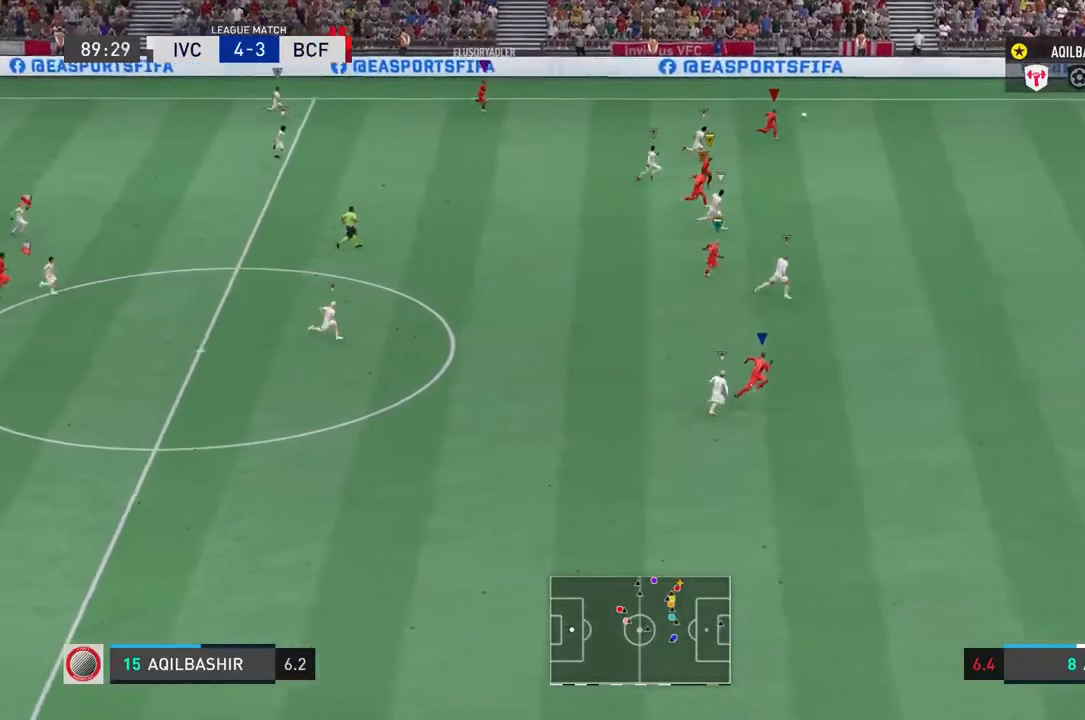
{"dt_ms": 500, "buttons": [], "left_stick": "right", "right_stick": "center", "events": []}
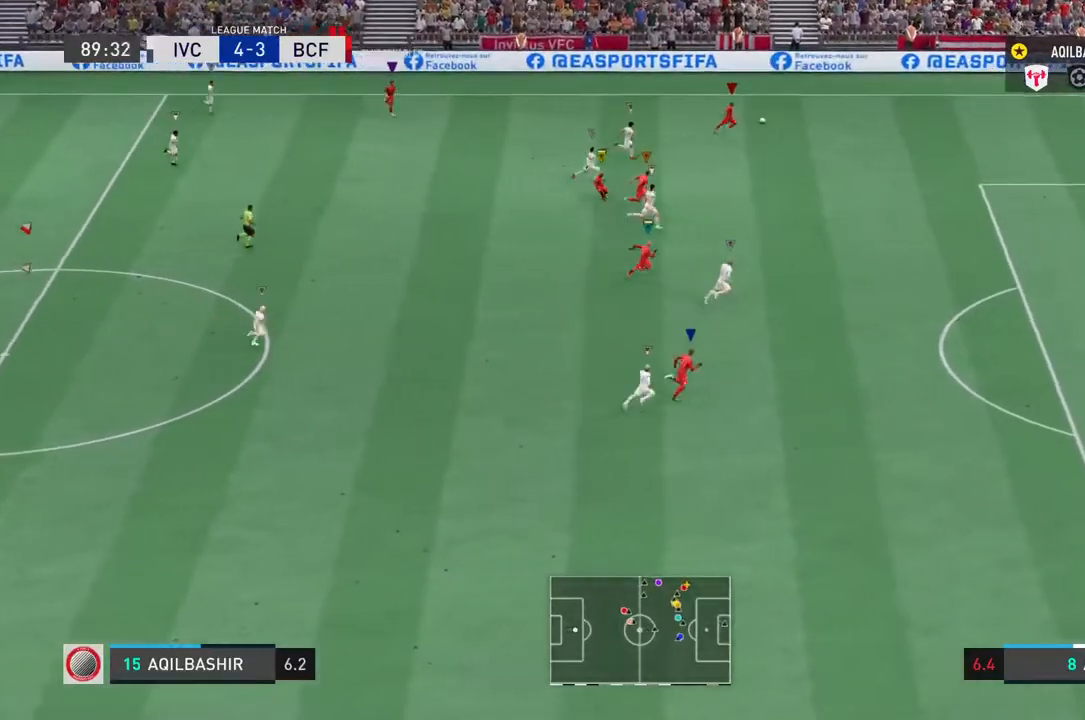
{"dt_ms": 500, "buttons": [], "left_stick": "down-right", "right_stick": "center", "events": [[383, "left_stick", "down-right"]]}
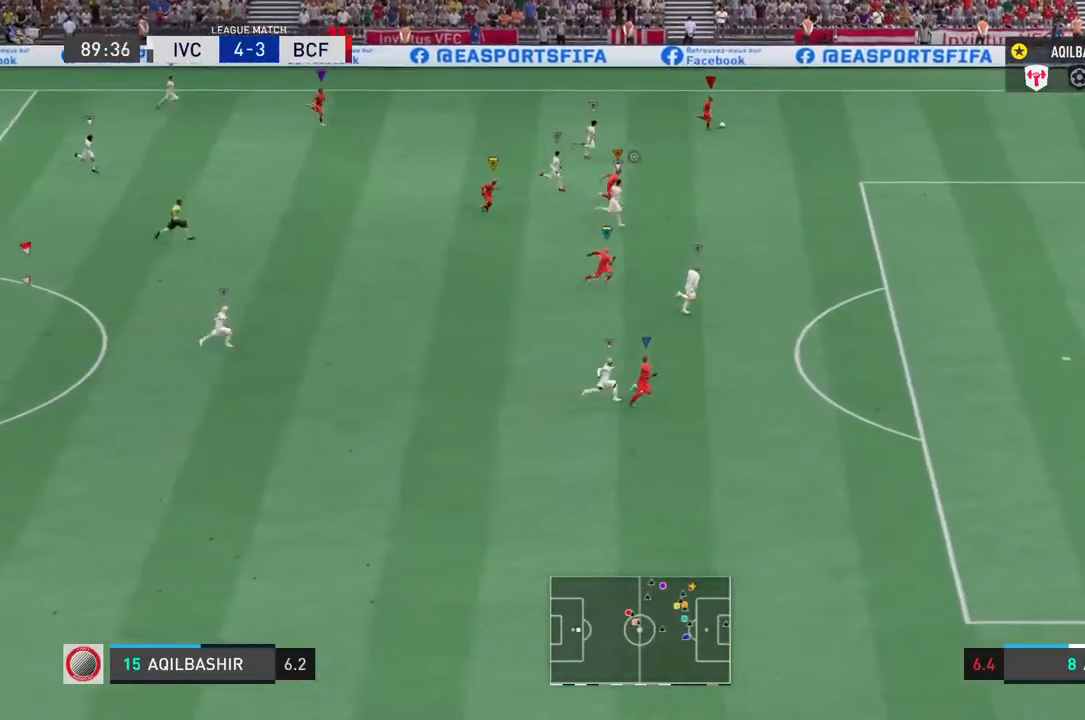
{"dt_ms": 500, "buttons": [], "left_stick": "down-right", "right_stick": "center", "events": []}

------------------------

_WHAT IS REQUIRED_
The lines to copy are those above that contain the string "down".

_THE ANSWER_
{"dt_ms": 500, "buttons": [], "left_stick": "down-right", "right_stick": "center", "events": [[383, "left_stick", "down-right"]]}
{"dt_ms": 500, "buttons": [], "left_stick": "down-right", "right_stick": "center", "events": []}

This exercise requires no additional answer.